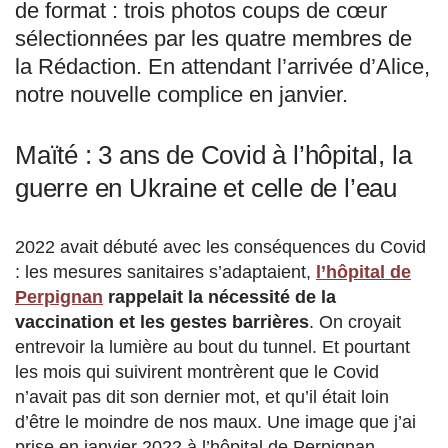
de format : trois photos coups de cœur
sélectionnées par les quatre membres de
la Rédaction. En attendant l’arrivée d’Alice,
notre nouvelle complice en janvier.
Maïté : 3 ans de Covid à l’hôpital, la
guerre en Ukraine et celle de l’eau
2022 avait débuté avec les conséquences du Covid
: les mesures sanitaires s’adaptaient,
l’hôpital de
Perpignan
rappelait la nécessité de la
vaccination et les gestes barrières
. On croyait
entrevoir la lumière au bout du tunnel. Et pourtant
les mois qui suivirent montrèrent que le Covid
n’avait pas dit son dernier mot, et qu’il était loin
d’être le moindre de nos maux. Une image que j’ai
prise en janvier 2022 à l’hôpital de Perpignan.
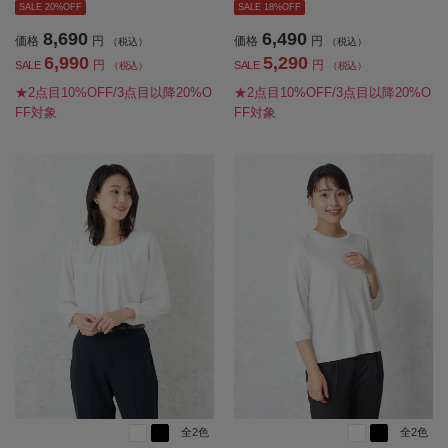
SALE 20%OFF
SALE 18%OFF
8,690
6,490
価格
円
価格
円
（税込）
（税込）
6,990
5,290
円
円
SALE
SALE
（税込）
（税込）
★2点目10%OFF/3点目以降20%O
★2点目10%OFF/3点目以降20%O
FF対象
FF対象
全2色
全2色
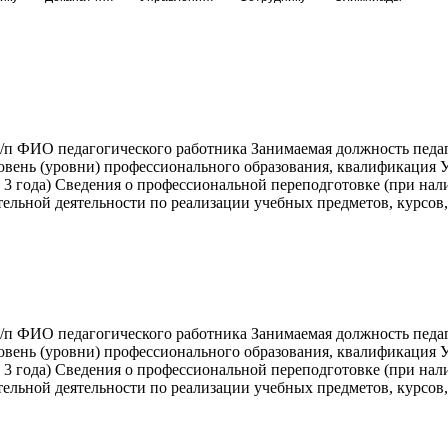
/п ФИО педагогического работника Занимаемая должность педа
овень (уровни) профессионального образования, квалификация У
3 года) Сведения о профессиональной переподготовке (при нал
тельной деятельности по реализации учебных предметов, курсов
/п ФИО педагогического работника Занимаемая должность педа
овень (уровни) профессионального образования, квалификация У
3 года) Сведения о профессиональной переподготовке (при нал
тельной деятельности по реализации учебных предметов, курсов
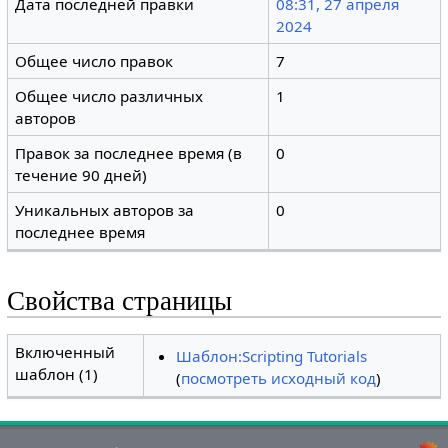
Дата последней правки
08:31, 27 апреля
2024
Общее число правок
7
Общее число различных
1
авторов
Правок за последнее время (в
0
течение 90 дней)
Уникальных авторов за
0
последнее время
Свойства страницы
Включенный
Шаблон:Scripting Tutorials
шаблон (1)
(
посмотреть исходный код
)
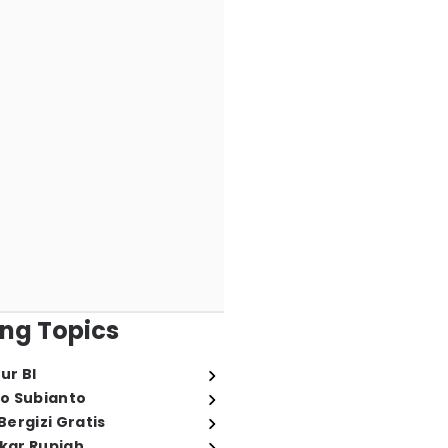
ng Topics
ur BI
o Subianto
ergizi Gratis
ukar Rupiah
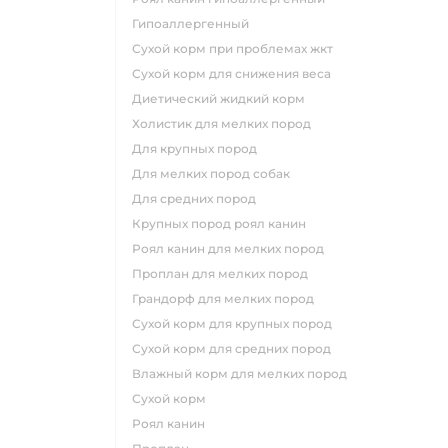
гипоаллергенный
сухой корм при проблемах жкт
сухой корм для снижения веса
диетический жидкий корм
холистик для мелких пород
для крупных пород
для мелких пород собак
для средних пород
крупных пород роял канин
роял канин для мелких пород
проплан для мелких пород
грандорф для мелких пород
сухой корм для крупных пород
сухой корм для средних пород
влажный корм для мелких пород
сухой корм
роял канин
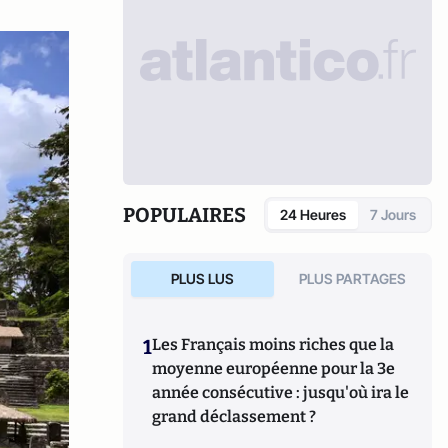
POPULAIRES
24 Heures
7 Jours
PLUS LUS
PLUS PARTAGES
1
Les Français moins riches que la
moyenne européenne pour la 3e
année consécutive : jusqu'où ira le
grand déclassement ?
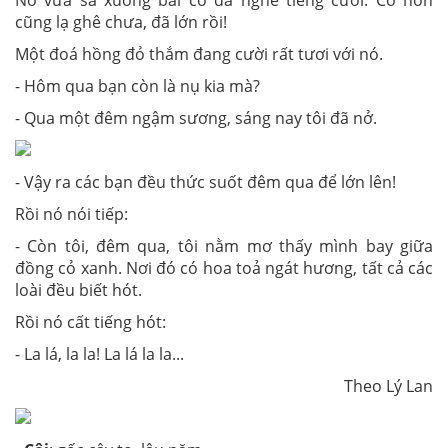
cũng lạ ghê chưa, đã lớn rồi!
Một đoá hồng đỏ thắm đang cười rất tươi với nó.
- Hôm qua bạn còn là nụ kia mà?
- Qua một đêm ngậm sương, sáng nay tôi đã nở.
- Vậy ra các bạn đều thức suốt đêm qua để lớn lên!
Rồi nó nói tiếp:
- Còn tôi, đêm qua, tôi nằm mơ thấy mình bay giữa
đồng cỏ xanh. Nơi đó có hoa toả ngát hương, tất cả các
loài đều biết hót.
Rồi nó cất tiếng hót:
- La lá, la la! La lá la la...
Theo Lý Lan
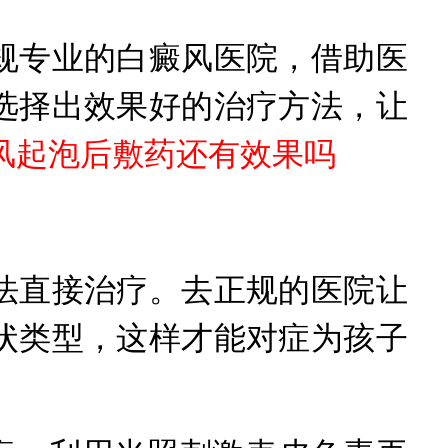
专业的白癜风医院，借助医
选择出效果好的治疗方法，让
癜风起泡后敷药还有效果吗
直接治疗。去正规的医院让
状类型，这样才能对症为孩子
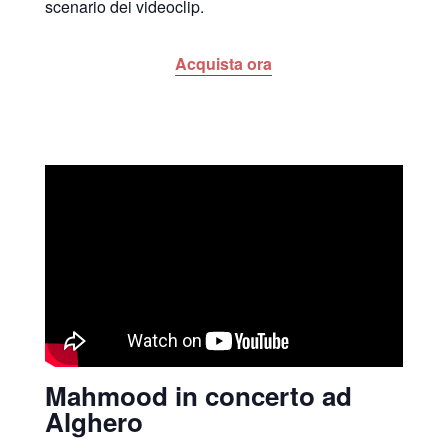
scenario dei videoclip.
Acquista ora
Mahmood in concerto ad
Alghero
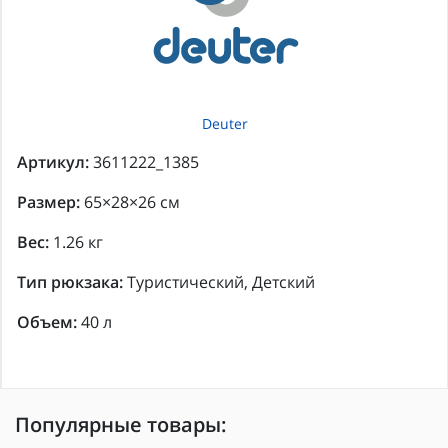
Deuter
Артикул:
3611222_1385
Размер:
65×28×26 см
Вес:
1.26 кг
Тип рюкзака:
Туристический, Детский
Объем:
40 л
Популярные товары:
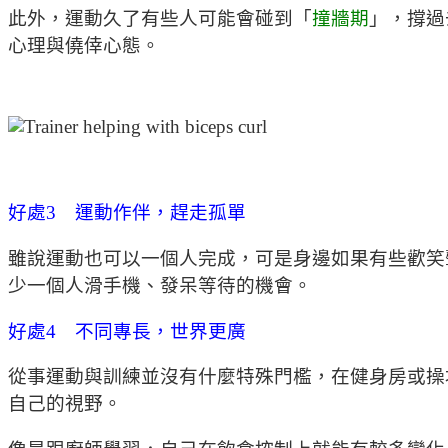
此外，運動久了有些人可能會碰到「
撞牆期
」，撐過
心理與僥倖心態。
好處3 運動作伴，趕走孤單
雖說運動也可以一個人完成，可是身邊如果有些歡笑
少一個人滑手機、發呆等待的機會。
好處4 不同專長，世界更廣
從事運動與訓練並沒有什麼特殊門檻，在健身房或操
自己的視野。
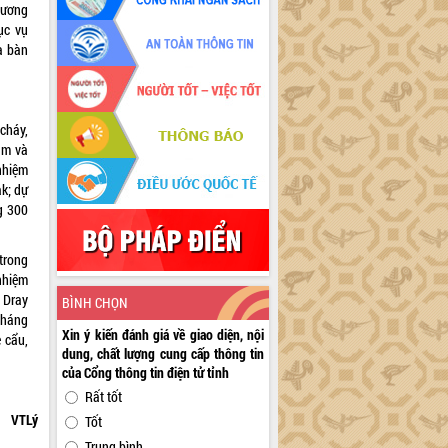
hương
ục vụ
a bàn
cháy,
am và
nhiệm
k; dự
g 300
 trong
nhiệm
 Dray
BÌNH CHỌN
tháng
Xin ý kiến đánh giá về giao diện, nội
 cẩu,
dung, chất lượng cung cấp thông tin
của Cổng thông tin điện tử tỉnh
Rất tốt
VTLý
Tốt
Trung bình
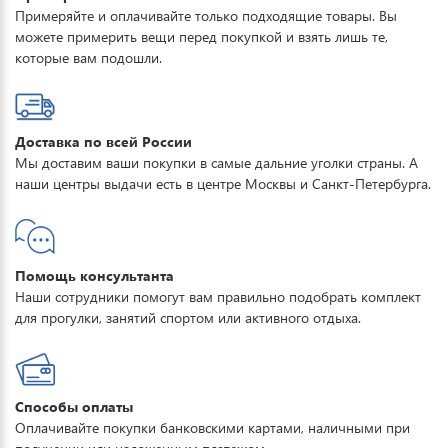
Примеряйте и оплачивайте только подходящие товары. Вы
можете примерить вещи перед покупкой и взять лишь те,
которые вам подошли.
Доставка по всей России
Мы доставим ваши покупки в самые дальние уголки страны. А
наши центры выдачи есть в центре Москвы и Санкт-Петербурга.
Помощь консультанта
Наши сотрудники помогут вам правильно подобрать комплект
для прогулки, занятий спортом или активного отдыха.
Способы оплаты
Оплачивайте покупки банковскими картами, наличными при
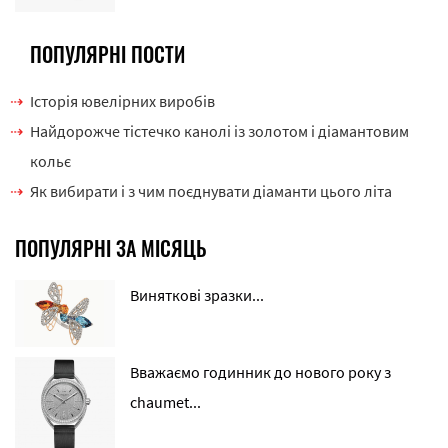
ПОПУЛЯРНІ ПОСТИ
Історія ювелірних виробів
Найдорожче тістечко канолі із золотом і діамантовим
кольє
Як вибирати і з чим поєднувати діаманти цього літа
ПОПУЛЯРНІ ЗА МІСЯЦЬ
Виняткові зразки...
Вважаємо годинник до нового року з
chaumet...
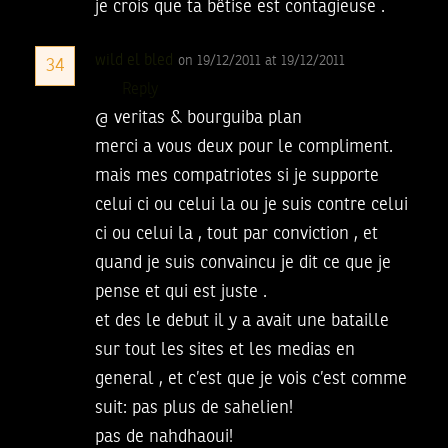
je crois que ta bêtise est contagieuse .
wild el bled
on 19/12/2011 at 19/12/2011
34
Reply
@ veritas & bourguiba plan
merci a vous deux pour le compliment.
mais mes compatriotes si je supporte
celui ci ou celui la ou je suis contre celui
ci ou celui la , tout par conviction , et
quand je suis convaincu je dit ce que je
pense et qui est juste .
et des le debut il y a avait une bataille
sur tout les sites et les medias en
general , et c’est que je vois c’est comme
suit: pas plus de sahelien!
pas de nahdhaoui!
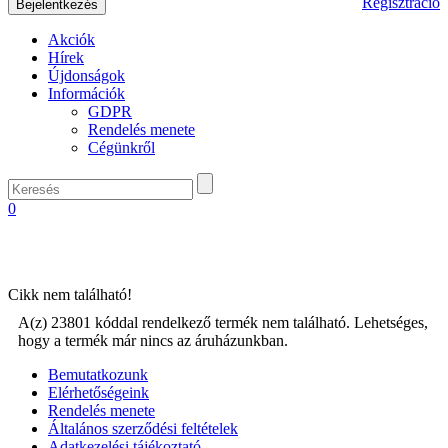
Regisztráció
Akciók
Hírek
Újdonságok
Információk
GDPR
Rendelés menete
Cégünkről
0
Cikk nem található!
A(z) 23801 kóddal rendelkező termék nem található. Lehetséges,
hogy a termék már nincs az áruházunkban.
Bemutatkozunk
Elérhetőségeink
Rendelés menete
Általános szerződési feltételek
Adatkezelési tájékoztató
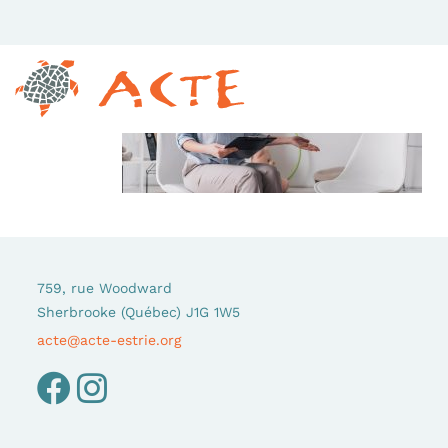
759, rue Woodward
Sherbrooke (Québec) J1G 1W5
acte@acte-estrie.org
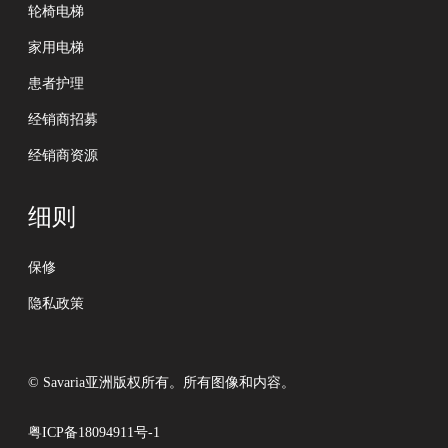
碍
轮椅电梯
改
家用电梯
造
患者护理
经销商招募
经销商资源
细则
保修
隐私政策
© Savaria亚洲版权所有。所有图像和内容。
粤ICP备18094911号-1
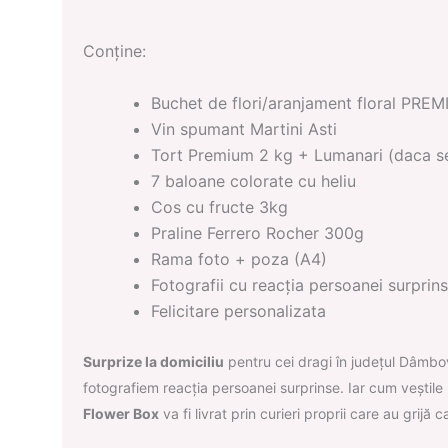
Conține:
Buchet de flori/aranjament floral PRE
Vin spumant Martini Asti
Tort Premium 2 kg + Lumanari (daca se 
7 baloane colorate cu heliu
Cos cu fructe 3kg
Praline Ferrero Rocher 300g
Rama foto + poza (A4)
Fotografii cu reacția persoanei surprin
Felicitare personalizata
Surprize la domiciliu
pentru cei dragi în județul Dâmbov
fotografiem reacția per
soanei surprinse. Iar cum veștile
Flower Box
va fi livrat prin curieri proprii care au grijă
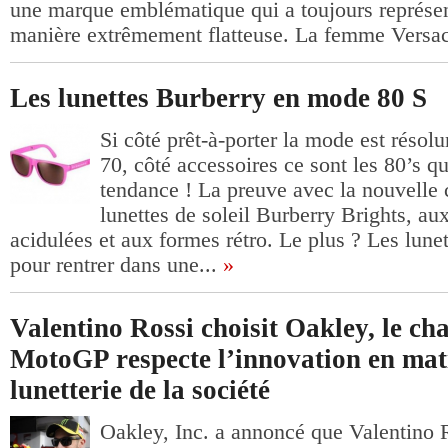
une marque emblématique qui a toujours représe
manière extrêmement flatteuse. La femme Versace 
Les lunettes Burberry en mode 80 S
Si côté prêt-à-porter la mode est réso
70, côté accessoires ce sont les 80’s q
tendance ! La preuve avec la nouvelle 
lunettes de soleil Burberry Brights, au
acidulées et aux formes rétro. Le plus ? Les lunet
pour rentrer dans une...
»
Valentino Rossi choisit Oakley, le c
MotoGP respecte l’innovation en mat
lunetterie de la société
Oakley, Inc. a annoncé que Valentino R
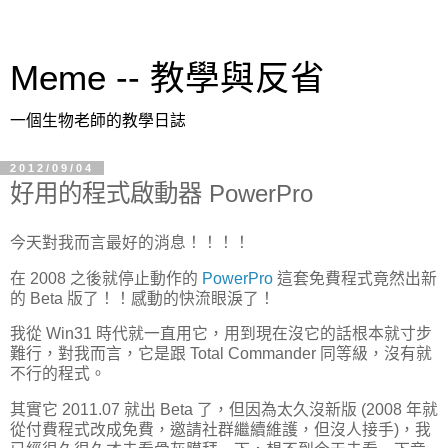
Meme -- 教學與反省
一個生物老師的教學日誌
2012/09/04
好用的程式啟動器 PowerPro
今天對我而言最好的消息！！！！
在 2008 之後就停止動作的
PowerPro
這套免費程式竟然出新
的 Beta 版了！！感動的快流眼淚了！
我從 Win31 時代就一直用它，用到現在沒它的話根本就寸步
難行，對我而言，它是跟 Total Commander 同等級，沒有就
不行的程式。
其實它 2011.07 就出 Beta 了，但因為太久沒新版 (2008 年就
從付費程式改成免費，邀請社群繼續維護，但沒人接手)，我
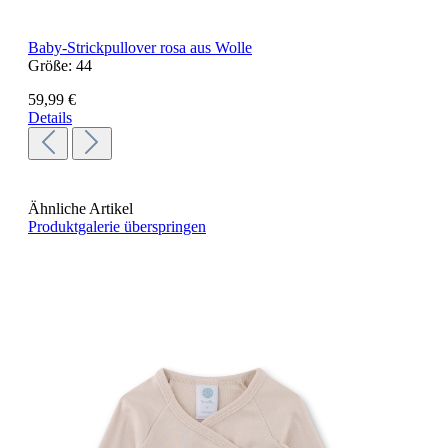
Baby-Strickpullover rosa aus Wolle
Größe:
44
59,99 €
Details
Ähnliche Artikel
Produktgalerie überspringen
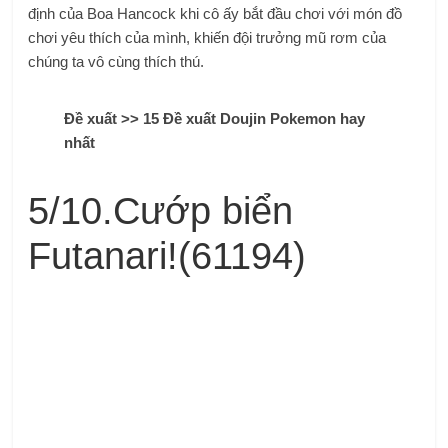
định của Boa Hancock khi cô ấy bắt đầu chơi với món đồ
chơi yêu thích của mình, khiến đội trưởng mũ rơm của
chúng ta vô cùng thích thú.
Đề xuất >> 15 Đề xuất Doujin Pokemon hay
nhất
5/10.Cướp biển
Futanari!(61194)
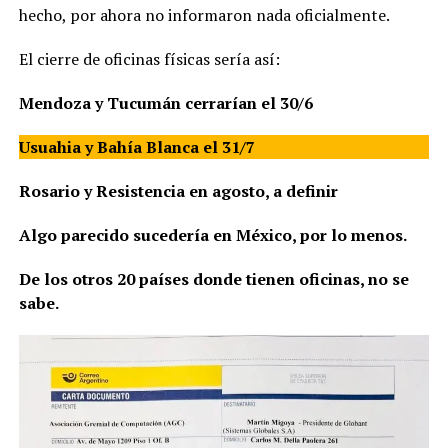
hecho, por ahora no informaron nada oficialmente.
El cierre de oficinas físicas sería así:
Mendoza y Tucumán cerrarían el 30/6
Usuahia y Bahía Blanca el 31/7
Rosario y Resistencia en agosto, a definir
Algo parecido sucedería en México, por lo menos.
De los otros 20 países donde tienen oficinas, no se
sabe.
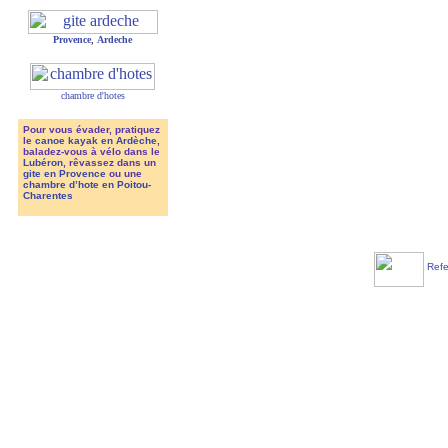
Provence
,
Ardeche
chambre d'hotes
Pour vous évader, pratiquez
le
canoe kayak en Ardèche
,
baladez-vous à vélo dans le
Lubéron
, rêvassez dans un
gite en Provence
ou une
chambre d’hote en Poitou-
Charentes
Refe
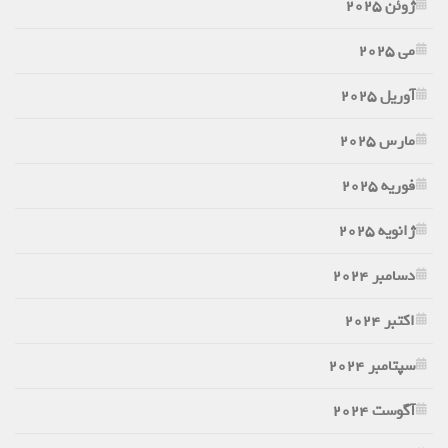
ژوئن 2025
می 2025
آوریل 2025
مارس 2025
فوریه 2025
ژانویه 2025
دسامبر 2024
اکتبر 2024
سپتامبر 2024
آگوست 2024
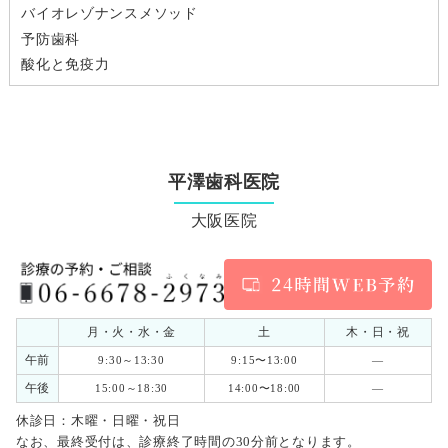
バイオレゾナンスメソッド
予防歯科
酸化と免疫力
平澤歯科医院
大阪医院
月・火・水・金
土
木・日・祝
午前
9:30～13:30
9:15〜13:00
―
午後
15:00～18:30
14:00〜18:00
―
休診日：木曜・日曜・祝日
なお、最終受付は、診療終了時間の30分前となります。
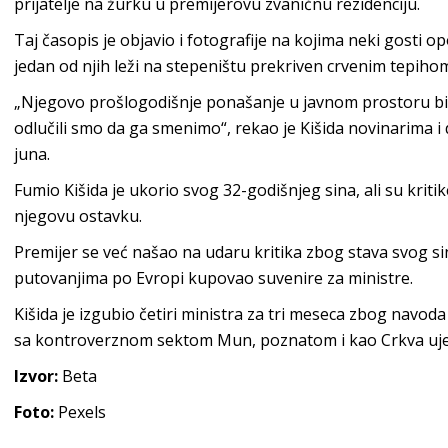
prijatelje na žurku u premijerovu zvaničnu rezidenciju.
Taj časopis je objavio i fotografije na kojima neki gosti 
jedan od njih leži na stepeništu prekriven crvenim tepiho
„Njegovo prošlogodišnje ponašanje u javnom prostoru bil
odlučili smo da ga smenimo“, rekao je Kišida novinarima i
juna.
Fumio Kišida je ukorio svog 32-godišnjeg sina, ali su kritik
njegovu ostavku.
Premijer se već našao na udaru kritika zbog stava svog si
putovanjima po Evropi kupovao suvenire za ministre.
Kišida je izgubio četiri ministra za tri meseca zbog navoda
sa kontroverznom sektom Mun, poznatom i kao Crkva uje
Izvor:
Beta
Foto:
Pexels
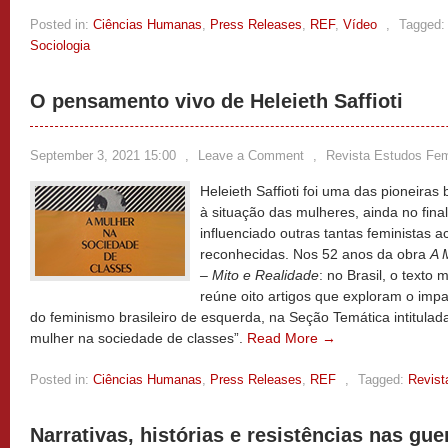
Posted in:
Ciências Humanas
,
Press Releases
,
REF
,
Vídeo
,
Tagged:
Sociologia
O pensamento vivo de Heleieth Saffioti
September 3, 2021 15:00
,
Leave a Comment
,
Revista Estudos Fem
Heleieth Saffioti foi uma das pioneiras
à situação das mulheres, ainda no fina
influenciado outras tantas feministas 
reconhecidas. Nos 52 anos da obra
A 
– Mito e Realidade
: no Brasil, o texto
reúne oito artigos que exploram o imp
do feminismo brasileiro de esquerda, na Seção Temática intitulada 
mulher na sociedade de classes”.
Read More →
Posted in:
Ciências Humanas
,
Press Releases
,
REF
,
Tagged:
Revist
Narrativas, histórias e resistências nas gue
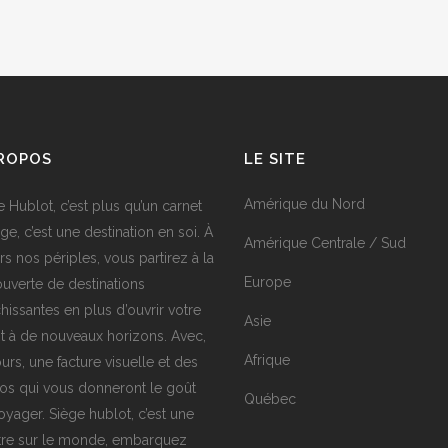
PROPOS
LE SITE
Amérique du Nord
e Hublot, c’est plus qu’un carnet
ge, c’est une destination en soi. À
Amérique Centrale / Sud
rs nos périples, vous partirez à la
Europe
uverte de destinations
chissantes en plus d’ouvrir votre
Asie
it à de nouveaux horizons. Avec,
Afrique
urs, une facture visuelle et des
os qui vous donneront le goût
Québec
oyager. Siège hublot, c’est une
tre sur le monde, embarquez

(REQUEST) Quote the records word for word from the beginning through the line containing "ukar Rupiah", and leave the pictures out.

(WRITTEN SOLUTION)
de format : trois photos coups de cœur
sélectionnées par les quatre membres de
la Rédaction. En attendant l’arrivée d’Alice,
notre nouvelle complice en janvier.
Maïté : 3 ans de Covid à l’hôpital, la
guerre en Ukraine et celle de l’eau
2022 avait débuté avec les conséquences du Covid
: les mesures sanitaires s’adaptaient,
l’hôpital de
Perpignan
rappelait la nécessité de la
vaccination et les gestes barrières
. On croyait
entrevoir la lumière au bout du tunnel. Et pourtant
les mois qui suivirent montrèrent que le Covid
n’avait pas dit son dernier mot, et qu’il était loin
d’être le moindre de nos maux. Une image que j’ai
prise en janvier 2022 à l’hôpital de Perpignan.
SALE 20%OFF
SALE 18%OFF
8,690
6,490
価格
円
価格
円
（税込）
（税込）
6,990
5,290
円
円
SALE
SALE
（税込）
（税込）
★2点目10%OFF/3点目以降20%O
★2点目10%OFF/3点目以降20%O
FF対象
FF対象
全2色
全2色
/п ФИО педагогического работника Занимаемая должность педа
овень (уровни) профессионального образования, квалификация У
3 года) Сведения о профессиональной переподготовке (при нал
тельной деятельности по реализации учебных предметов, курсов
/п ФИО педагогического работника Занимаемая должность педа
овень (уровни) профессионального образования, квалификация У
3 года) Сведения о профессиональной переподготовке (при нал
тельной деятельности по реализации учебных предметов, курсов
Дата последней правки
08:31, 27 апреля
2024
Общее число правок
7
Общее число различных
1
авторов
Правок за последнее время (в
0
течение 90 дней)
Уникальных авторов за
0
последнее время
Свойства страницы
Включенный
Шаблон:Scripting Tutorials
шаблон (1)
(
посмотреть исходный код
)
ng Topics
ur BI
o Subianto
ergizi Gratis
ukar Rupiah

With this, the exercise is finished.